A synthesis of methane emissions from shallow vegetated coastal ecosystems

Abstract Vegetated coastal ecosystems (VCEs; i.e., mangroves, salt marshes, and seagrasses) play a critical role in global carbon (C) cycling, storing 10× more C than temperate forests. Methane (CH 4 ), a potent greenhouse gas, can form in the sediments of these ecosystems. Currently, CH 4 emissions are a missing component of VCE C budgets. This review summarizes 97 studies describing CH 4 fluxes from mangrove, salt marsh, and seagrass ecosystems and discusses factors controlling CH 4 flux in these systems. CH 4 fluxes from these ecosystems were highly variable yet they all act as net methane sources (median, range; mangrove: 279.17, −67.33 to 72,867.83; salt marsh: 224.44, −92.60 to 94,129.68; seagrass: 64.80, 1.25–401.50 µmol CH 4 m −2 day −1 ). Together CH 4 emissions from mangrove, salt marsh, and seagrass ecosystems are about 0.33–0.39 Tmol CH 4 ‐C/year—an addition that increases the current global marine CH 4 budget by more than 60%. The majority (~45%) of this increase is driven by mangrove CH 4 fluxes.
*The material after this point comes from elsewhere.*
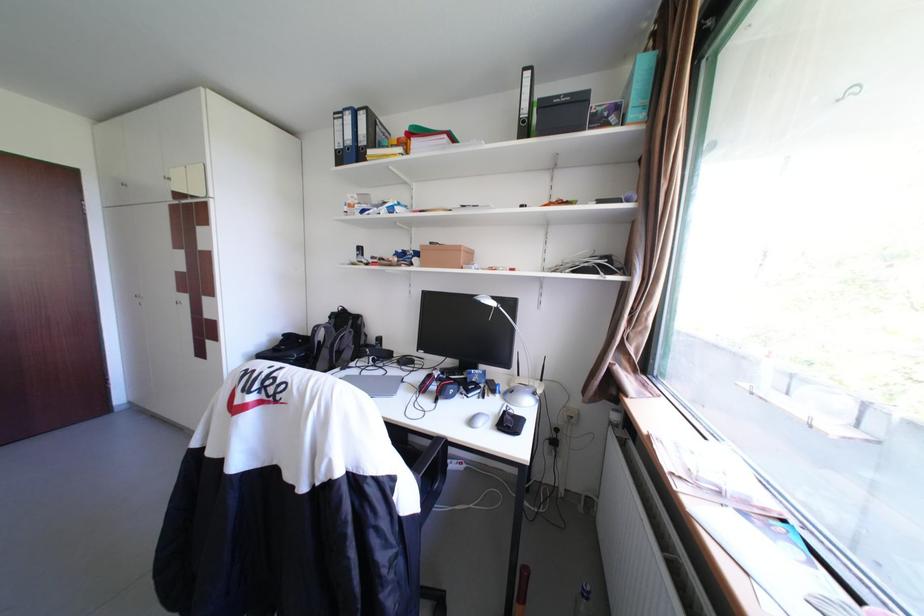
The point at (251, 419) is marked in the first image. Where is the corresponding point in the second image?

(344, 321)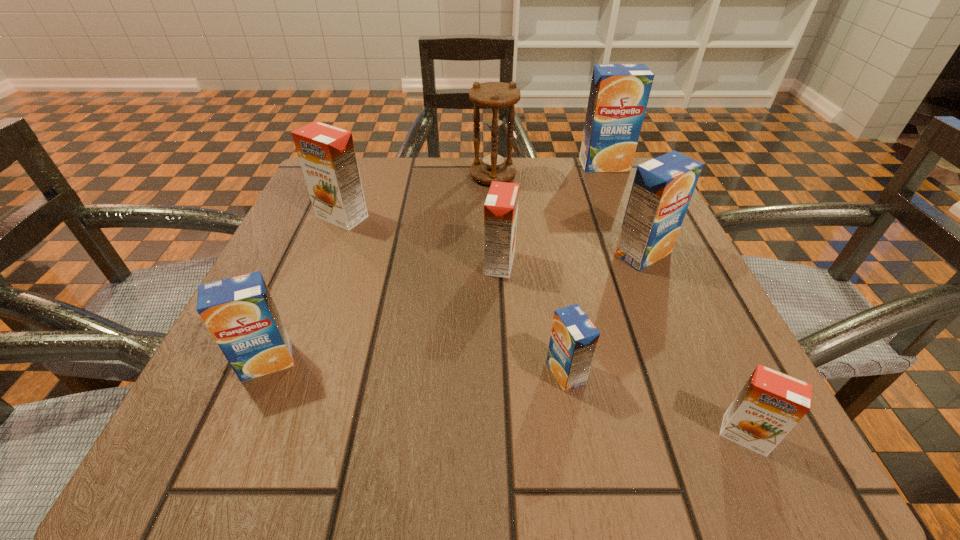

While organic matter content and quality were commonly reported in individual studies as the most important environmental factors driving CH 4 flux, they were not significant predictors of CH 4 flux when data were combined across studies. Salinity was negatively correlated with CH 4 emissions from salt marshes, but not seagrasses and mangroves. Thus the available data suggest that other environmental drivers are important for predicting CH 4 emissions in vegetated coastal systems. Finally, we examine stressor effects on CH 4 emissions from VCEs and we hypothesize that future changes in temperature and other anthropogenic activites (e.g., nitrogen loading) will likely increase CH 4 emissions from these ecosystems. Overall, this review highlights the current and growing importance of VCEs in the global marine CH 4 budget.